Kabir

Nov 11, 2021
admin

Die Geburt von Kabir ist nach wie vor von Geheimnissen und Legenden umwoben. Die Autoritäten sind sich nicht einig, wann er geboren wurde und wer seine Eltern waren. Einer Legende zufolge war seine Mutter eine Brahmanin, die nach dem Besuch eines hinduistischen Heiligtums schwanger wurde. Da sie unverheiratet war, setzte sie Kabir aus, der von einer muslimischen Weberin gefunden und adoptiert wurde. Es besteht wenig Zweifel daran, dass sein frühes Leben als Muslim begann, aber er wurde später stark von einem hinduistischen Asketen, Ramananda, beeinflusst.

Obwohl Kabir in der heutigen Zeit oft als Harmonisierer von hinduistischem und muslimischem Glauben und Praxis dargestellt wird, wäre es genauer zu sagen, dass er beiden gleichermaßen kritisch gegenüberstand und sie in ihren Irrwegen oft als parallel zueinander stehend ansah. Seiner Ansicht nach konnte die geistlose, sich wiederholende, hochmütige Angewohnheit, Schriften zu deklamieren, sowohl auf die heiligen Hindu-Texte, die Veden, als auch auf das heilige Buch des Islam, den Koran, angewendet werden; die religiösen Autoritäten, die dies taten, konnten Brahmanen oder qāḍīs (Richter) sein; bedeutungslose Initiationsriten konnten sich entweder auf den heiligen Faden oder auf die Beschneidung konzentrieren. Was für Kabir wirklich zählte, war die absolute Treue zu der einen, unsterblichen Wahrheit des Lebens, die er gleichermaßen mit den Bezeichnungen Allah und Ram in Verbindung brachte – wobei letzterer als allgemeiner hinduistischer Name für das Göttliche verstanden wurde, nicht für den Helden des Ramayana. Kabirs wichtigste Kommunikationsmittel waren Lieder, die Padas genannt wurden, und gereimte Couplets (Dohas), die manchmal auch „Worte“ (Shabdas) oder „Zeugen“ (Sakhis) genannt wurden. Einige dieser Couplets und andere, die Kabir seit seinem Tod zugeschrieben werden, werden von Sprechern nordindischer Sprachen häufig verwendet.

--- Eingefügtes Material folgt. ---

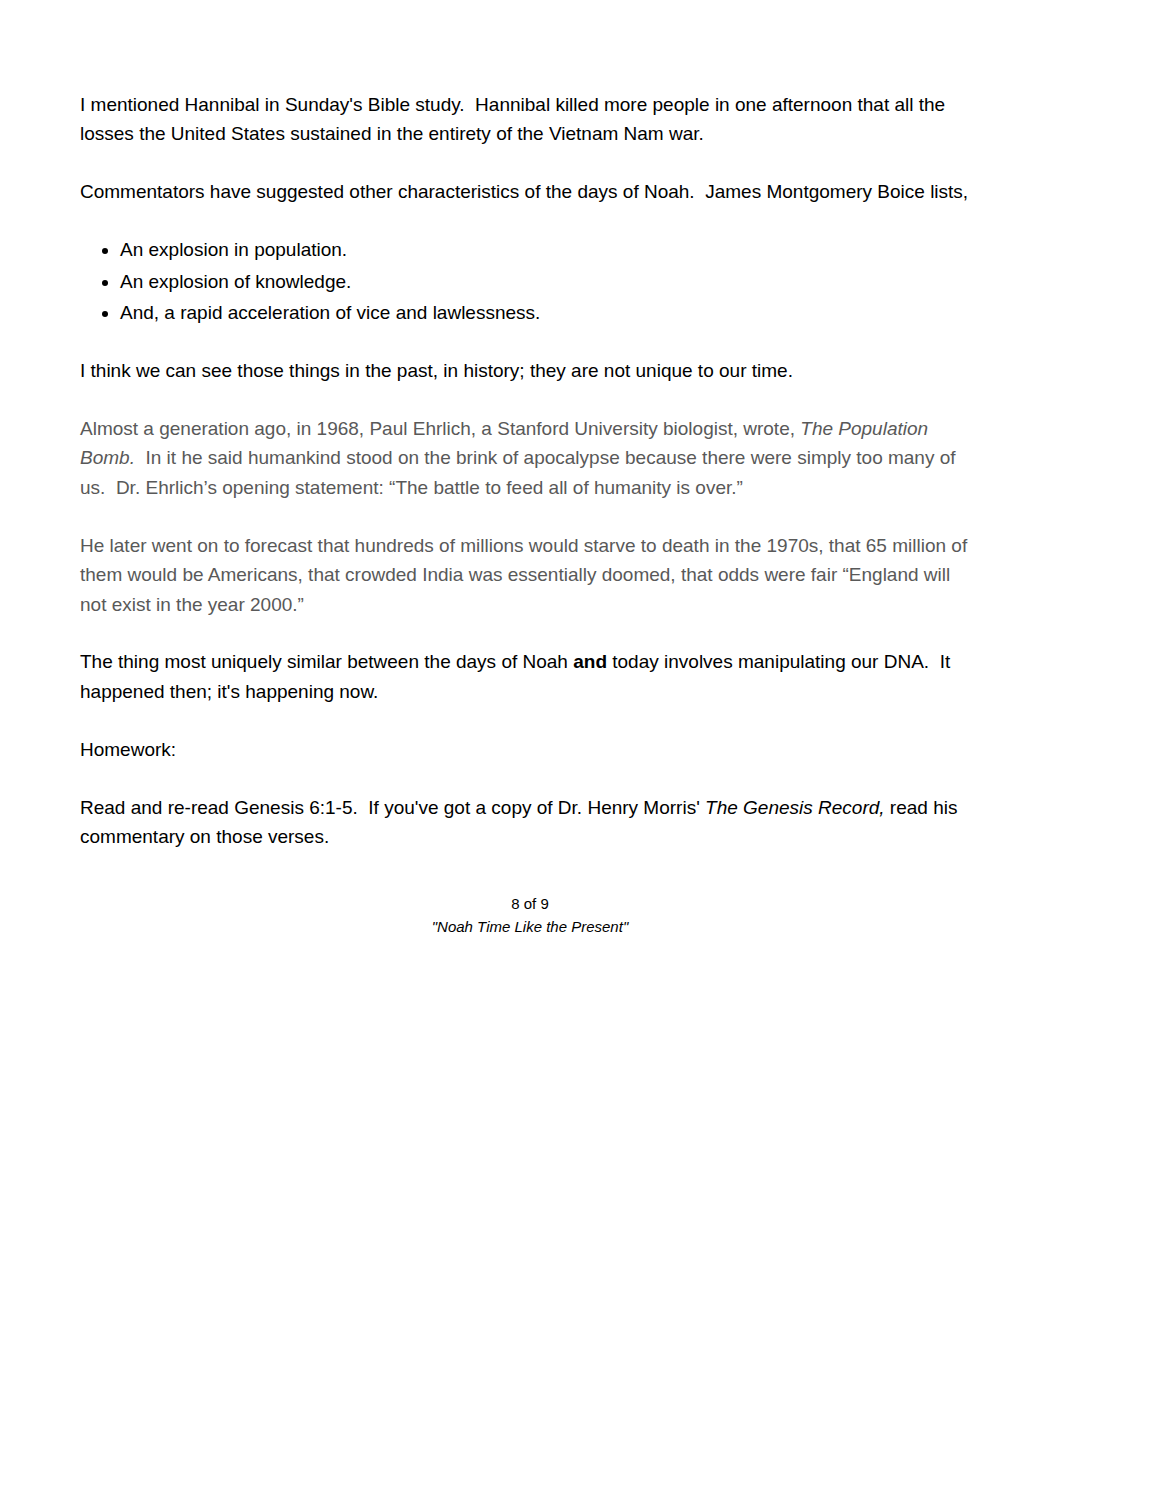I mentioned Hannibal in Sunday's Bible study. Hannibal killed more people in one afternoon that all the losses the United States sustained in the entirety of the Vietnam Nam war.
Commentators have suggested other characteristics of the days of Noah. James Montgomery Boice lists,
An explosion in population.
An explosion of knowledge.
And, a rapid acceleration of vice and lawlessness.
I think we can see those things in the past, in history; they are not unique to our time.
Almost a generation ago, in 1968, Paul Ehrlich, a Stanford University biologist, wrote, The Population Bomb. In it he said humankind stood on the brink of apocalypse because there were simply too many of us. Dr. Ehrlich’s opening statement: “The battle to feed all of humanity is over.”
He later went on to forecast that hundreds of millions would starve to death in the 1970s, that 65 million of them would be Americans, that crowded India was essentially doomed, that odds were fair “England will not exist in the year 2000.”
The thing most uniquely similar between the days of Noah and today involves manipulating our DNA. It happened then; it's happening now.
Homework:
Read and re-read Genesis 6:1-5. If you've got a copy of Dr. Henry Morris' The Genesis Record, read his commentary on those verses.
8 of 9
"Noah Time Like the Present"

Kabirs poetische Persönlichkeit wurde von den religiösen Traditionen, die ihn verehren, unterschiedlich definiert, und dasselbe gilt für seine Hagiographie. Für die Sikhs ist er ein Vorläufer und Gesprächspartner von Nanak, dem Gründungs-Guru (spiritueller Führer) der Sikhs. Muslime ordnen ihn in die (mystische) Linie der Sufis ein, und für Hindus ist er ein Vaishnavite (Anhänger des Gottes Vishnu) mit universalistischen Tendenzen. Wenn man jedoch auf die Gedichte zurückgreift, die Kabir am zuverlässigsten zugeschrieben werden können, stellen sich nur zwei Aspekte seines Lebens als wirklich sicher heraus: Er lebte die meiste Zeit seines Lebens in Banaras (heute Varanasi), und er war ein Weber (julaha), der zu einer niederen Kaste gehörte, die zu Kabirs Zeit weitgehend muslimisch geworden war. Sein bescheidener sozialer Stand und seine kämpferische Reaktion auf alle, die ihn als solchen betrachten, haben zu seiner Berühmtheit in verschiedenen anderen religiösen Bewegungen beigetragen und den Kabir Panth geformt, eine in ganz Nord- und Zentralindien verbreitete Sekte, die ihre Mitglieder vor allem, aber nicht ausschließlich, aus den Dalits (früher als Unberührbare bekannt) bezieht. Der Kabir Panth betrachtet Kabir als seinen wichtigsten Guru oder sogar als inkarnierte Gottheit-Wahrheit. Das breite Spektrum der Traditionen, auf die Kabir Einfluss genommen hat, zeugt von seiner enormen Autorität, selbst für diejenigen, deren Glauben und Praktiken er so schonungslos kritisierte. Seine frühe Präsenz in Anthologien nordindischer Bhakti-Dichtung ist bemerkenswert.